I think Ege is one of the best proponents of longer timelines, and link to that episode in the article.
I don’t put much stock in the forecast of AI researchers the graph is from. I see the skill of forecasting as very different from the skill of being a published AI researcher. A lot of their forecasts also seem inconsistent. A bit more discussion here: https://80000hours.org/2025/03/when-do-experts-expect-agi-to-arrive/
Financially, I’m already heavily exposed to short AI timelines via my investments.
Thank you!
This post just points out that the AI 2027 article is an attempt to flesh out a particular scenario, rather than an argument for short timelines, which the authors of AI 2027 would agree with.
Yes, I explicitly wanted to point out that AI can be useful to science beyond LLMs.
I agree it’s not having flashes of insight, but I also think people under-estimate how useful brute force problem solving could be. I expect AI to become useful to science well before it has ‘novel insights’ in the way we imagine genius humans to have them.
I do say it increased the productivity of ‘top’ researchers, and it’s also clarified through the link. (To my mind, it makes it more impressive, since it was adding value even to the best researchers.)

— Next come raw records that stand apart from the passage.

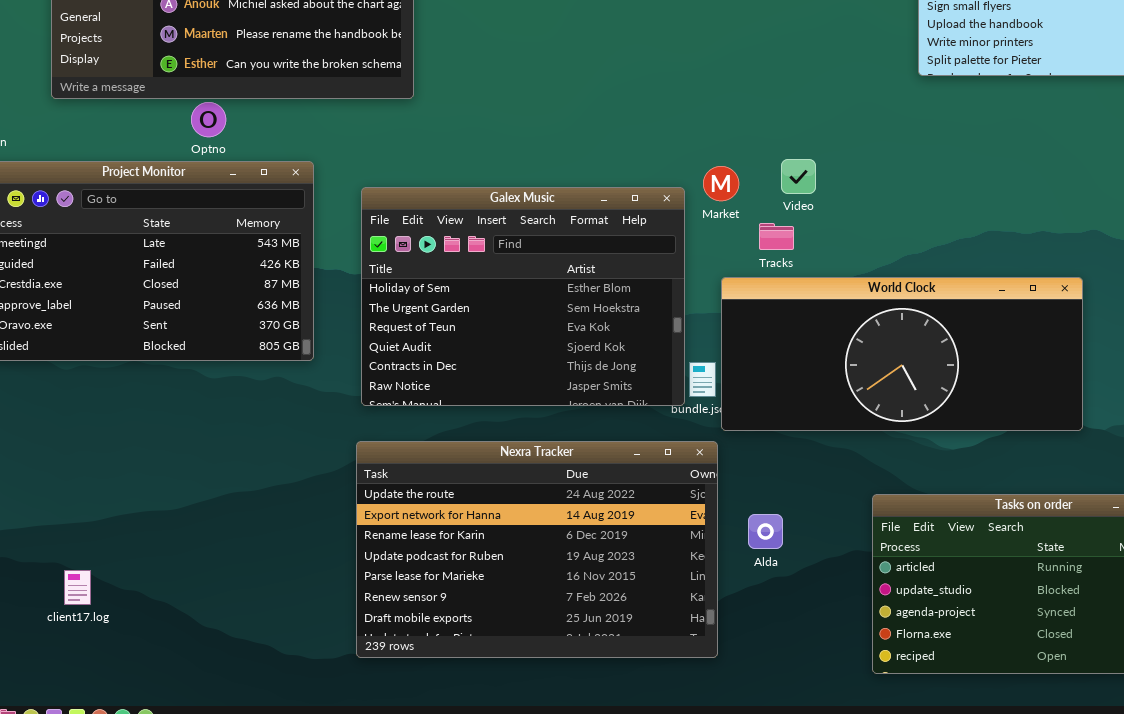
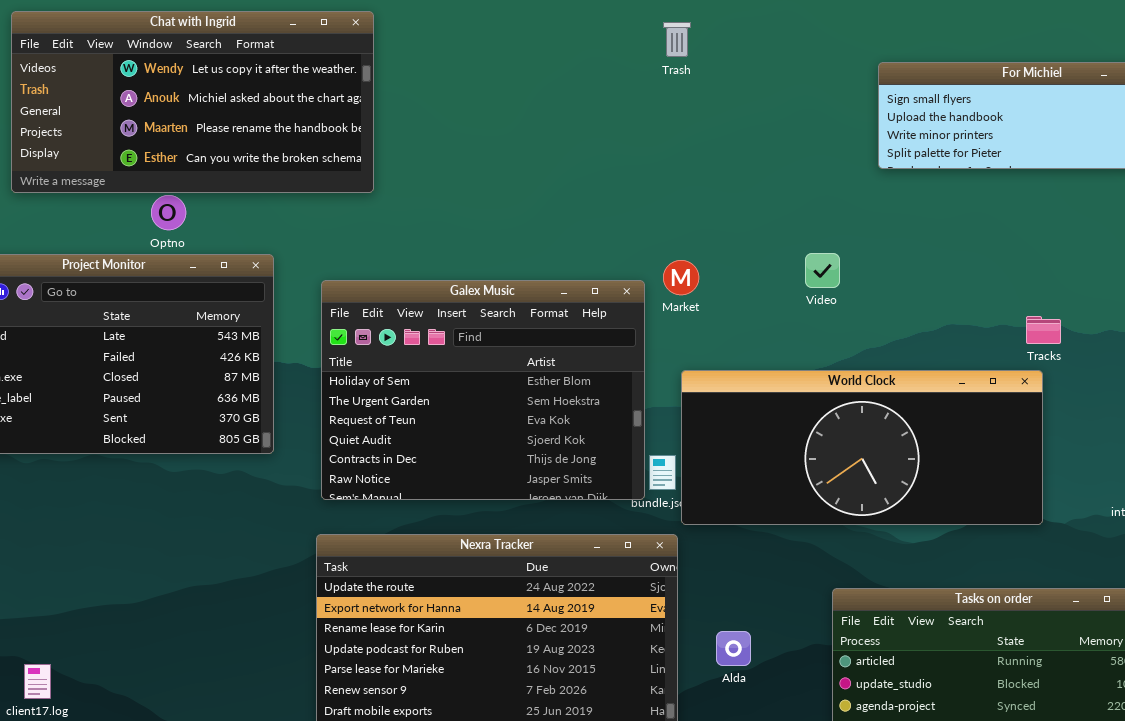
Video: [781,159,816,194] -> [805,253,840,288], moved
Tracks: [759,223,794,250] -> [1026,316,1061,344], moved
Alda: [748,514,783,549] -> [716,631,751,666], moved

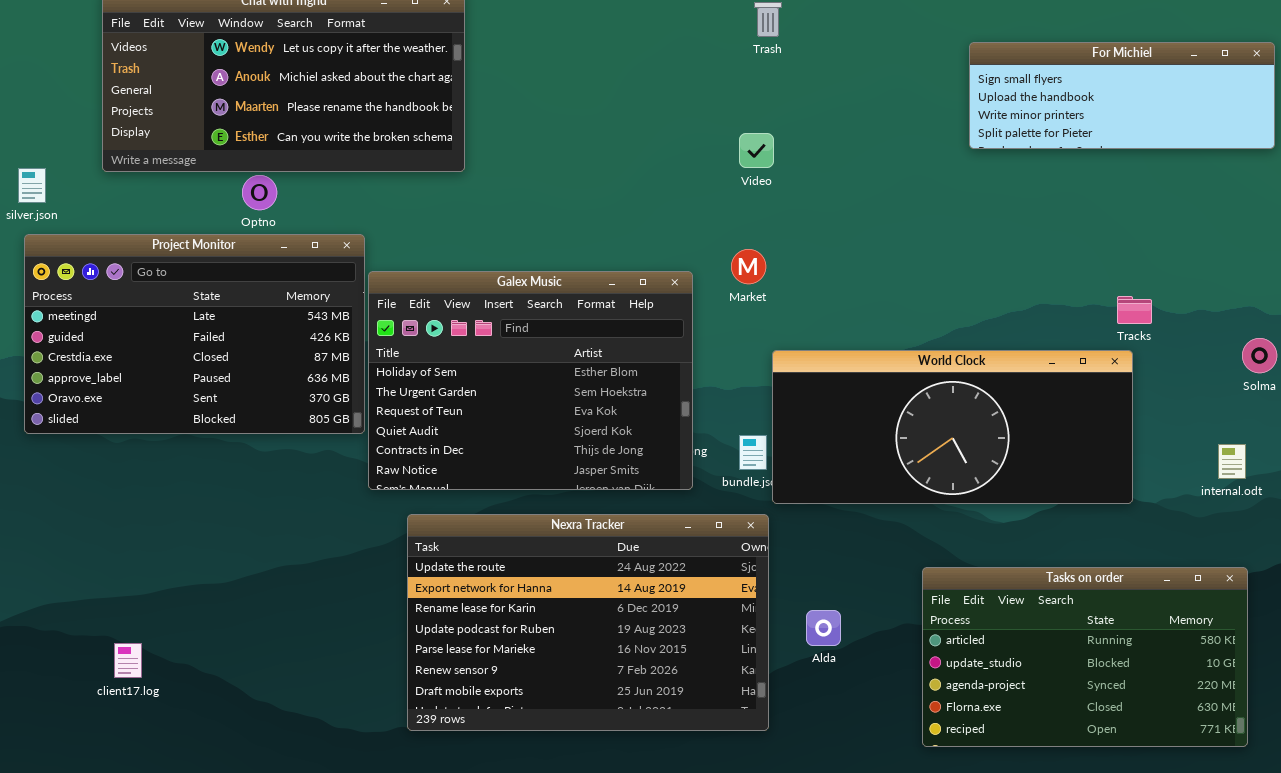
Video: [805,253,840,288] -> [739,133,774,168], moved
Market: [663,260,699,295] -> [731,249,766,284], moved
Galex Music: [321,280,645,500] -> [368,271,693,490], moved

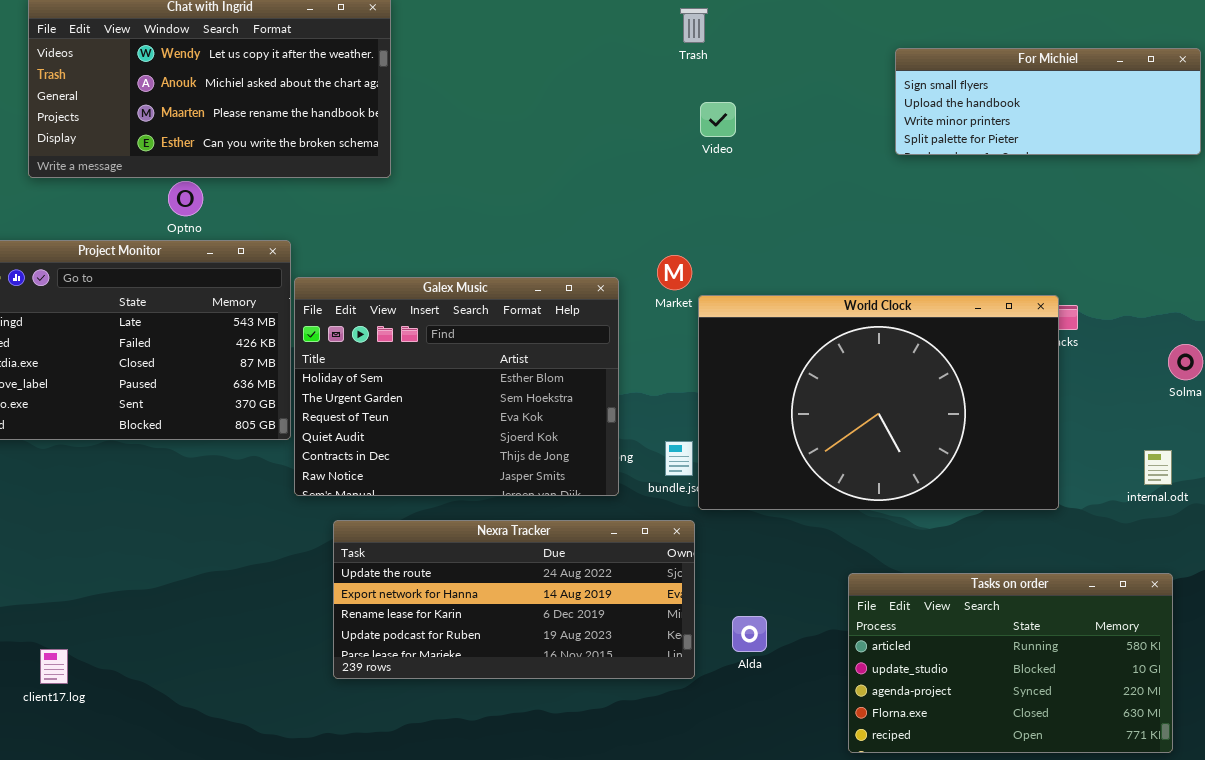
Video: [739,133,774,168] -> [700,102,736,137], moved
World Clock: [772,350,1133,504] -> [698,295,1059,510], resized
Nexra Tracker: [407,514,769,731] -> [333,520,695,679], resized

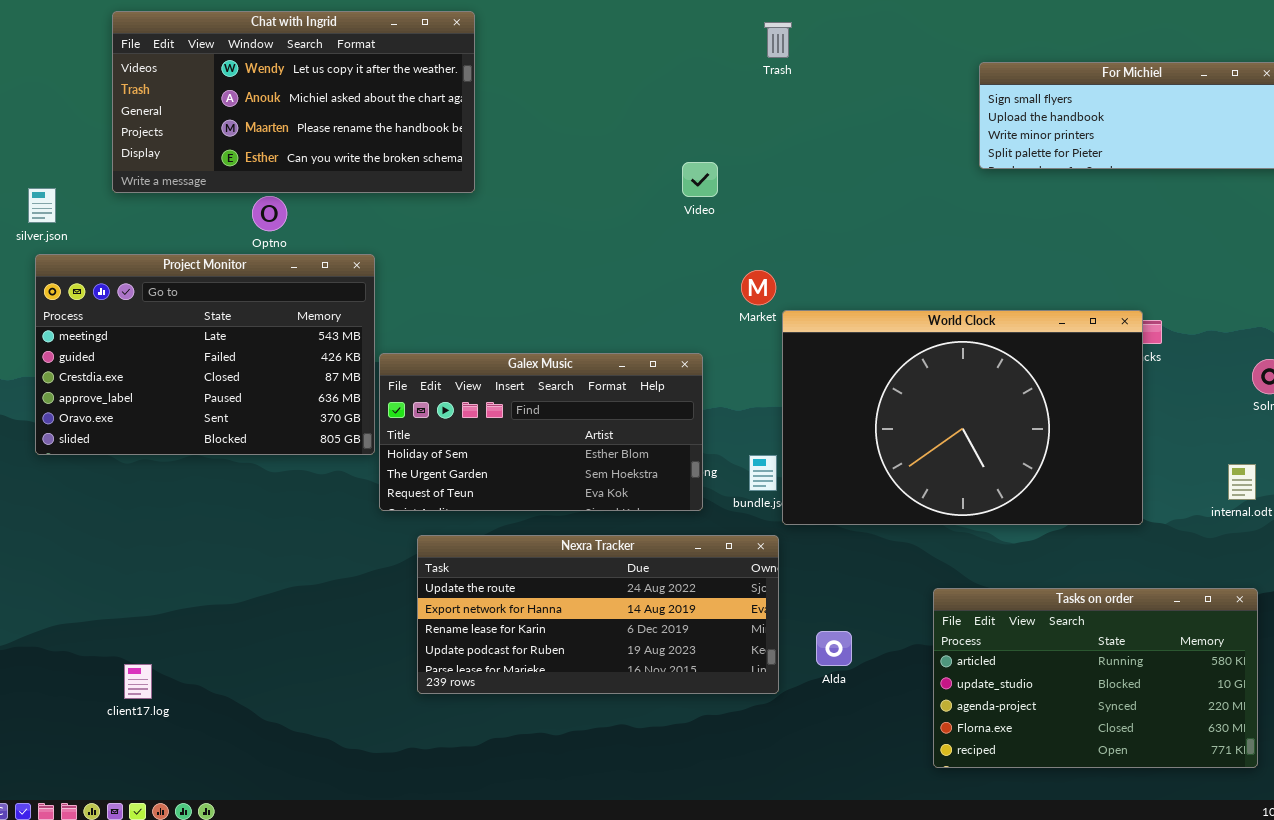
Video: [700,102,736,137] -> [682,162,718,197], moved
Galex Music: [294,277,619,496] -> [379,353,703,511], resized

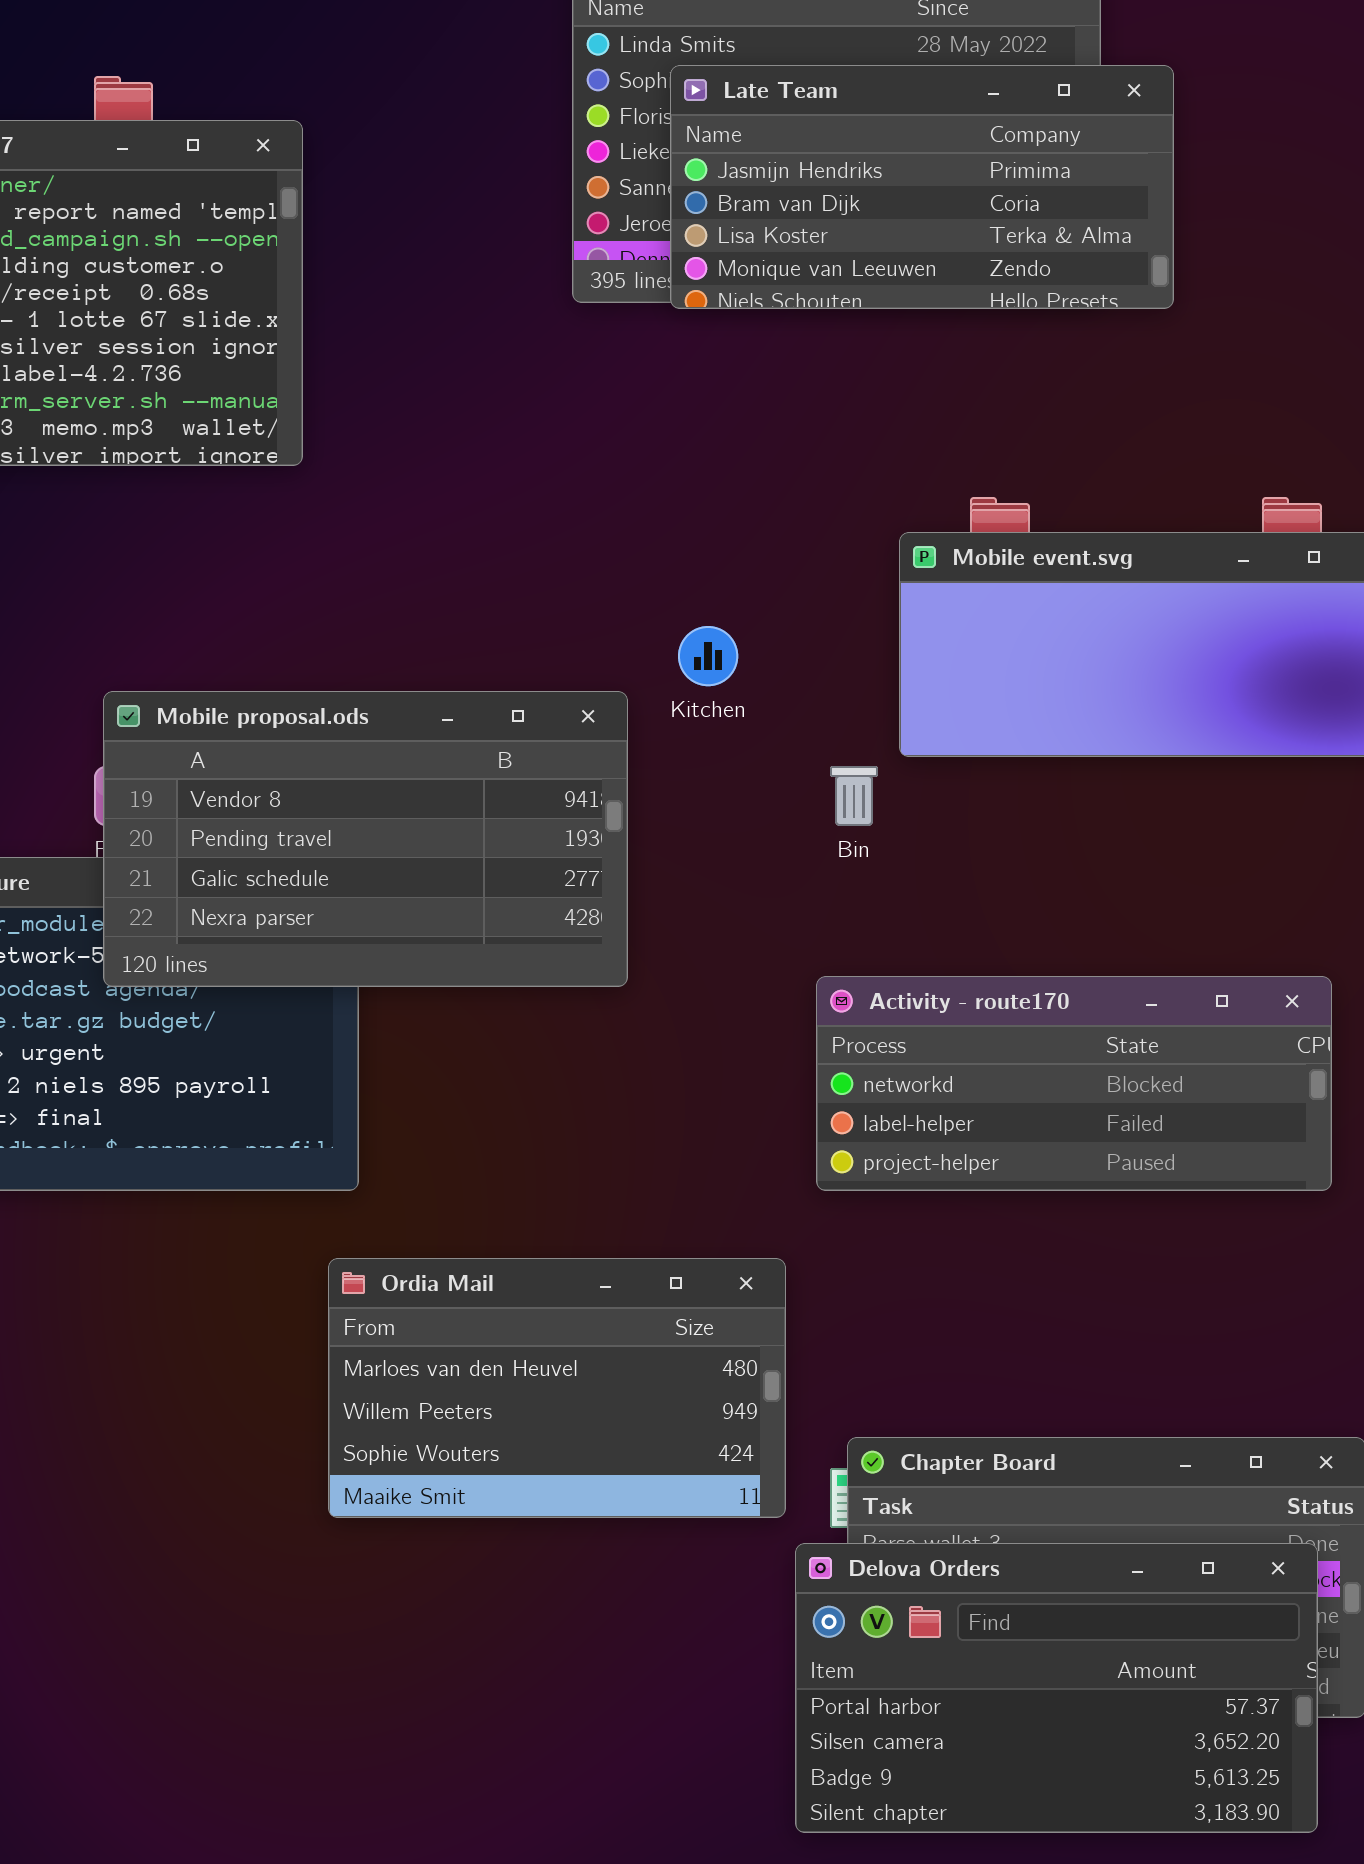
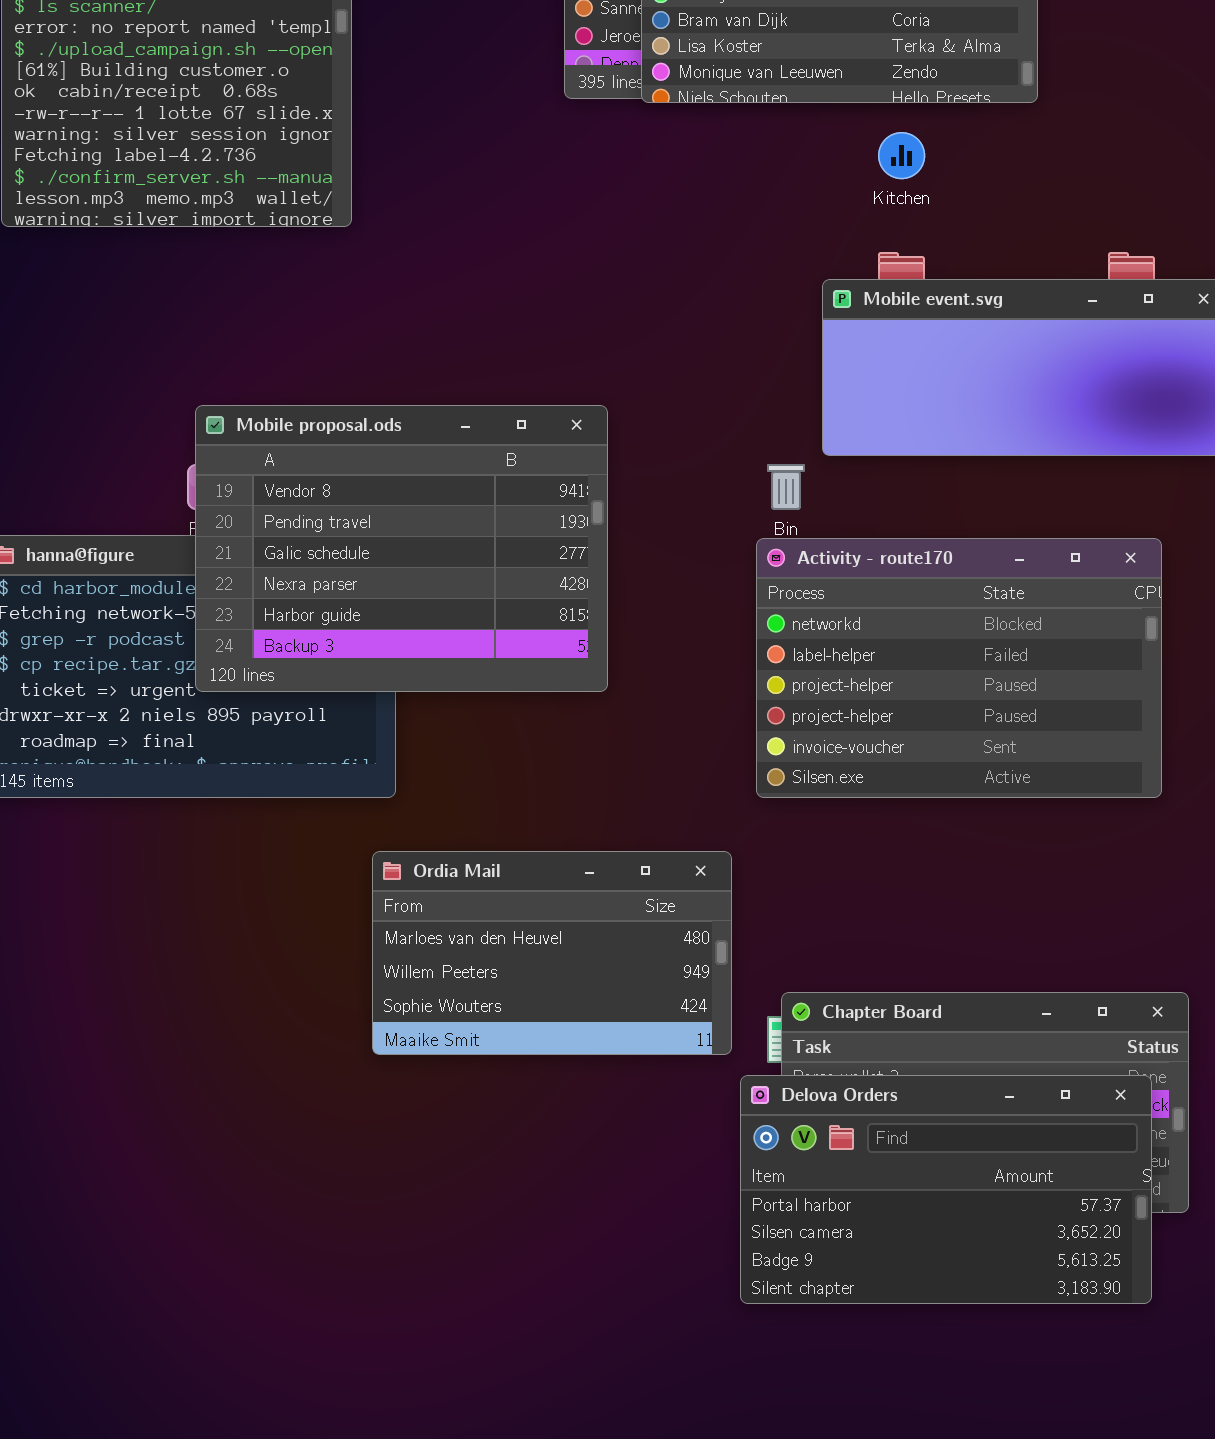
Kitchen: [678,626,738,686] -> [878,132,925,179], moved
Mobile proposal.ods: [103,691,628,987] -> [195,405,608,692], resized
Activity - route170: [816,976,1332,1191] -> [756,538,1162,798], resized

20% more prototypes and 40% new patents sounds pretty meaningful.
I was just trying to illustrate that AI is already starting to contribute to scientific productivity in the near-term.
Productivity won’t continually increase until something more like a fully automated-scientist is created (which we clearly don’t already have).
I’m not sure I follow. No-one is claiming that AI can already do these things – the claim is that if progress continues, then you could reach a point where AI accelerates AI research, and from there you get to something like ASI, and from there space colonisation. To argue against that you need to show the rate of progress is insufficient to get there.